There was no statistically significant difference in glaucoma prevalence in FED patients with either category 1 or 2 disease based on number of guttae (P=0.266 and P=0.086, respectively). There was also no significant difference in glaucoma prevalence based on presence of diabetes or male sex (P=0.586 and P=0.066, respectively). There was a statistically significant positive correlation in increasing glaucoma prevalence with increasing age and IOP (P<0.001 and P<0.001, respectively). This correlation remained significant in a multiple stepwise binomial regression with P<0.001 and P<0.001, respectively, for increasing age and IOP (Table 2).

Table 2 Binomial logistic regression using GEE with outcome of glaucoma diagnosis and null hypothesis as absence of glaucoma Abbreviations: GEE, generalized estimating equations; CI, confidence interval; B/OR, binomial divided by odds ratio; FED, Fuchs’ endothelial dystrophy; IOP, intraocular pressure.

There was a statistically significant difference in glaucoma prevalence when separated into GS/OHT and OAG in category 2 FED patients, but the correlation was negative meaning the prevalence of OAG was actually lower in patients with more advanced FED (P=0.021). In category 1 FED patients, there was no significant difference in prevalence of the subtypes of glaucoma compared with controls (P=0.092). There was also no significant difference in glaucoma prevalence based on presence of diabetes (P=0.745), but there was a significant positive correlation between male sex and the presence of more severe subtypes of glaucoma (P=0.013). Similar to the model analyzing the prevalence of glaucoma as a whole, there was a statistically significant difference in glaucoma subtype prevalence with increasing age and IOP (P<0.001 and P<0.025, respectively) (Table 3).

WORK INSTRUCTIONS —
A - List every abbreviation defined in the Table 2 caption of the glaucoma study excerpt, each with its expansion.
B - Rewrite the glaucoma study excerpt starting with "There was no statistically" and going on through "IOP (Table 2).", renaming every "IOP" as "intraocular pressure".
These records come from a source other than the text above.

[Saved entries]
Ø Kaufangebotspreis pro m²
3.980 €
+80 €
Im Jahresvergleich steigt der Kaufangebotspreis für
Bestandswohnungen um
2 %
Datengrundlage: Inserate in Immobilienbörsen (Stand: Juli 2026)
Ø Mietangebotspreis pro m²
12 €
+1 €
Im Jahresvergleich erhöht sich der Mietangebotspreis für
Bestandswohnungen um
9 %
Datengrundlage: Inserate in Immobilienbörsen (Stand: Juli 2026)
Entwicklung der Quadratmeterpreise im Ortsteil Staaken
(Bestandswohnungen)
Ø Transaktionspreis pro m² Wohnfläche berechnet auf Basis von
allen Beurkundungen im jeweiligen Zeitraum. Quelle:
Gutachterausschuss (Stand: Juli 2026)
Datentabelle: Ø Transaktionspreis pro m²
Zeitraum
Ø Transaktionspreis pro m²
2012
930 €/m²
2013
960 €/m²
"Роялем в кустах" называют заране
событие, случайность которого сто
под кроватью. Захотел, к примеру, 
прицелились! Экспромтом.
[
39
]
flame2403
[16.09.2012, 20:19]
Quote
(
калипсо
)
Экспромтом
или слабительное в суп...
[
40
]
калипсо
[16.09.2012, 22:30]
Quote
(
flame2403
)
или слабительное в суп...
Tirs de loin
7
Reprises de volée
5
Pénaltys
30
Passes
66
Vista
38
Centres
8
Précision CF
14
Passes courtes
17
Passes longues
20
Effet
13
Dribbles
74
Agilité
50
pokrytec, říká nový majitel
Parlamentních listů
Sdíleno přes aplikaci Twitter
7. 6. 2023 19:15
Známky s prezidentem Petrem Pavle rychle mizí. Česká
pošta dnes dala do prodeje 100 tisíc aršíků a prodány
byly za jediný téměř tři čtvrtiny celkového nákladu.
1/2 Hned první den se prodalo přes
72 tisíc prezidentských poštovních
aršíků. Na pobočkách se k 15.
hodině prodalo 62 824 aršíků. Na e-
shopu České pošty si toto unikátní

EXERCISE ANSWERS —
A -
GEE: generalized estimating equations
CI: confidence interval
B/OR: binomial divided by odds ratio
FED: Fuchs' endothelial dystrophy
IOP: intraocular pressure

B -
There was no statistically significant difference in glaucoma prevalence in FED patients with either category 1 or 2 disease based on number of guttae (P=0.266 and P=0.086, respectively). There was also no significant difference in glaucoma prevalence based on presence of diabetes or male sex (P=0.586 and P=0.066, respectively). There was a statistically significant positive correlation in increasing glaucoma prevalence with increasing age and intraocular pressure (P<0.001 and P<0.001, respectively). This correlation remained significant in a multiple stepwise binomial regression with P<0.001 and P<0.001, respectively, for increasing age and intraocular pressure (Table 2).